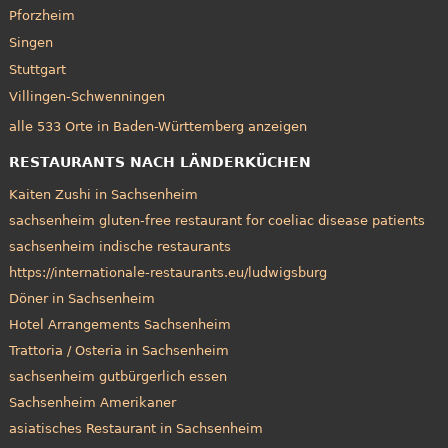
Pforzheim
Singen
Stuttgart
Villingen-Schwenningen
alle 533 Orte in Baden-Württemberg anzeigen
RESTAURANTS NACH LÄNDERKÜCHEN
Kaiten Zushi in Sachsenheim
sachsenheim gluten-free restaurant for coeliac disease patients
sachsenheim indische restaurants
https://internationale-restaurants.eu/ludwigsburg
Döner in Sachsenheim
Hotel Arrangements Sachsenheim
Trattoria / Osteria in Sachsenheim
sachsenheim gutbürgerlich essen
Sachsenheim Amerikaner
asiatisches Restaurant in Sachsenheim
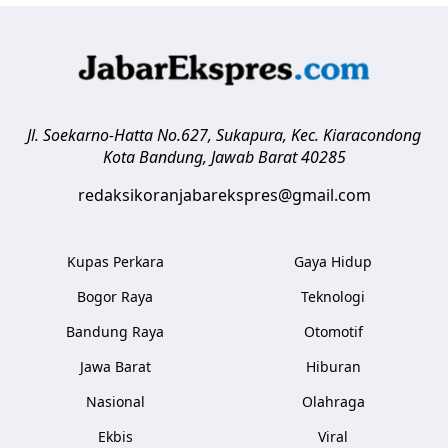
Jl. Soekarno-Hatta No.627, Sukapura, Kec. Kiaracondong
Kota Bandung
,
Jawab Barat
40285
redaksikoranjabarekspres@gmail.com
Kupas Perkara
Gaya Hidup
Bogor Raya
Teknologi
Bandung Raya
Otomotif
Jawa Barat
Hiburan
Nasional
Olahraga
Ekbis
Viral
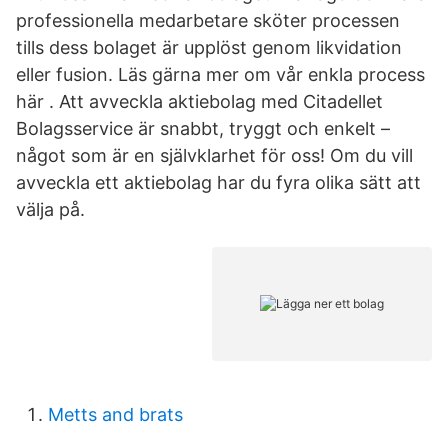
professionella medarbetare sköter processen
tills dess bolaget är upplöst genom likvidation
eller fusion. Läs gärna mer om vår enkla process
här . Att avveckla aktiebolag med Citadellet
Bolagsservice är snabbt, tryggt och enkelt –
något som är en självklarhet för oss! Om du vill
avveckla ett aktiebolag har du fyra olika sätt att
välja på.
Metts and brats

================================

*REQUIREMENT*:
Your task is to reproduce all of the material exactly. The pictures stay out.

*ANSWER SECTION*:
Pforzheim
Singen
Stuttgart
Villingen-Schwenningen
alle 533 Orte in Baden-Württemberg anzeigen
RESTAURANTS NACH LÄNDERKÜCHEN
Kaiten Zushi in Sachsenheim
sachsenheim gluten-free restaurant for coeliac disease patients
sachsenheim indische restaurants
https://internationale-restaurants.eu/ludwigsburg
Döner in Sachsenheim
Hotel Arrangements Sachsenheim
Trattoria / Osteria in Sachsenheim
sachsenheim gutbürgerlich essen
Sachsenheim Amerikaner
asiatisches Restaurant in Sachsenheim
Jl. Soekarno-Hatta No.627, Sukapura, Kec. Kiaracondong
Kota Bandung
,
Jawab Barat
40285
redaksikoranjabarekspres@gmail.com
Kupas Perkara
Gaya Hidup
Bogor Raya
Teknologi
Bandung Raya
Otomotif
Jawa Barat
Hiburan
Nasional
Olahraga
Ekbis
Viral
professionella medarbetare sköter processen
tills dess bolaget är upplöst genom likvidation
eller fusion. Läs gärna mer om vår enkla process
här . Att avveckla aktiebolag med Citadellet
Bolagsservice är snabbt, tryggt och enkelt –
något som är en självklarhet för oss! Om du vill
avveckla ett aktiebolag har du fyra olika sätt att
välja på.
Metts and brats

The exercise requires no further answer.